The group intends to announce Monday the membership of British Telecommunications, Deutsche Telekom, France Telecom, Nippon Telegraph and Telephone, and Singapore Telecommunications, according to people involved with the organization, known as the Universal ADSL Working Group.
ADSL stands for asymmetric digital subscriber line, a technology that the group said could allow consumers to link their personal computers to the Internet at speeds 30 times as fast as those possible with the most advanced modems generally available today.
Compaq Computer, Intel Corp. and Microsoft Corp., three titans of the personal-computer world, announced the group's formation in January along with the United States' six largest local telephone companies. The group is trying to make modems based on ADSL technology available to the general public by the end of the year.
The support of the overseas phone giants promises to strongly increase the group's prospects of developing a global standard for the phone-line technology. Many variants of the system have been invented, but the lack of a single standard has held back deployment by telephone companies, which are reluctant to invest hundreds of millions of dollars in network equipment that could prove incompatible with other companies' systems.
For the ADSL group, the foreign carriers' support should make it easier to win the support of the International Telecommunications Union, which coordinates global technical standards. The group is hoping to have the ITU's approval by the fall.
Within the United States, the support of the foreign carriers also gives U.S. telecommunications companies new leverage in their battle with the cable-television industry to provide the next generation of technology for connecting consumers to the Internet.
Many technology and media executives believe there is a vast market waiting to be tapped by companies that can deliver lightning-quick Internet access to the nation's households.
Currently, even the fastest modems commonly available often make browsing the Net a frustratingly slow experience. The nation's local telephone companies predict that many consumers would be willing to spend up to $50 a month for an Internet connection that could provide in seconds what takes today's modems minutes to deliver.
As a bonus, the version of ADSL technology being developed by the working group could provide a continuous Internet link and normal telephone service over the same line, allowing people to simultaneously talk on the phone and surf the World Wide Web.
Dozens of telecommunications equipment companies are involved in the working group, including Aware Inc., a small company based in Massachusetts, which has contributed technology that could enable a consumer to set up an ADSL modem without the help of a trained technician.
Last week Lucent Technologies Inc., the giant communications-equipment maker spun off from AT&T Corp. in 1996, announced that it had licensed Aware's technology for use in Lucent's microchips intended for ADSL modems.

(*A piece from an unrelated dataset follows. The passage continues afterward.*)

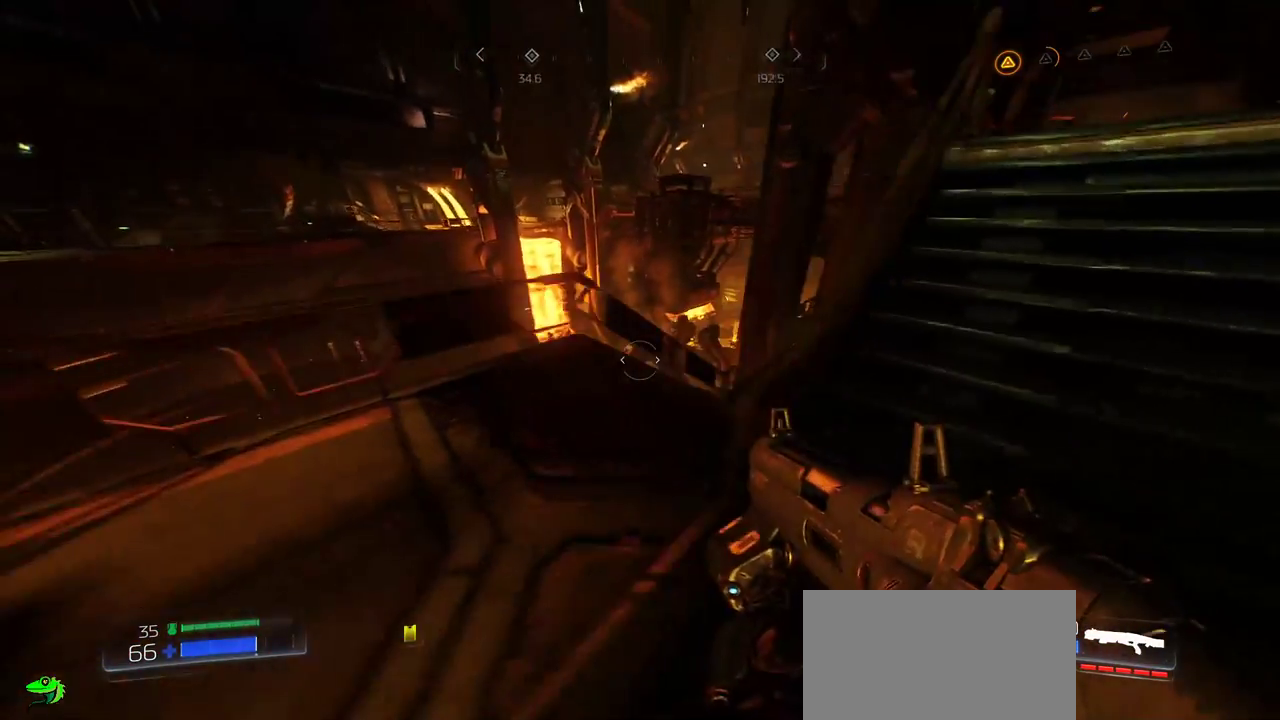
{"keys": ["w"], "mouse": [], "events": [[67, "a", "up"]]}
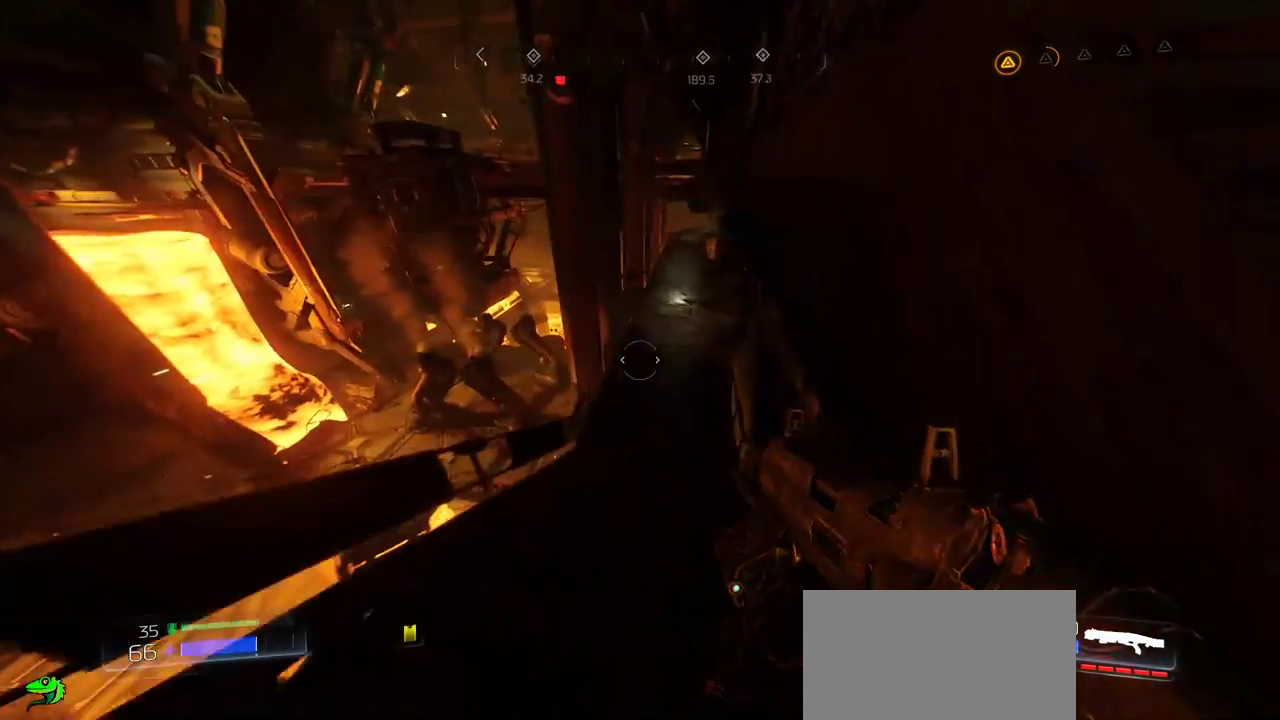
{"keys": ["w"], "mouse": [], "events": []}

Deploying such subscriber-line systems quickly and in a user-friendly way is imperative for most big local phone companies because the cable industry has taken an early lead in delivering high-capacity, or broadband, access to cyberspace.

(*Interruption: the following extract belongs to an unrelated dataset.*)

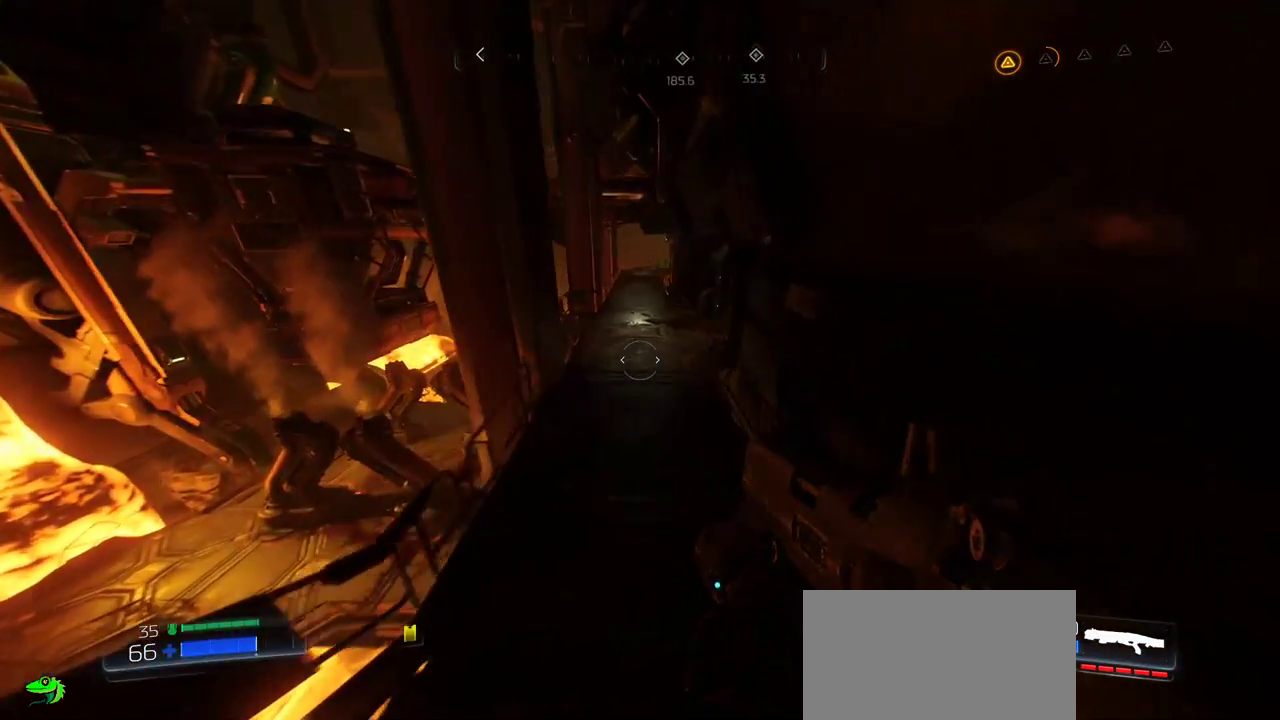
{"keys": ["w"], "mouse": [], "events": []}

Analysts estimate that about 200,000 homes in the United States now use modems connected to a cable-television network rather than telephone wires. The number of homes now using various ADSL technologies is a mere fraction of that.
Helping the deployment of high-speed data systems is also critical to the personal-computer industry. Put simply, if most homes remain connected to the Internet by today's relatively thin pipelines, there is less of a reason for consumers to buy faster computers and more powerful software.
Microsoft, though, has been covering its bets on network-access technology. The company is one of the main forces behind the ADSL group, but Microsoft has also invested $1 billion in Comcast Corp., one of the nation's largest cable-television companies.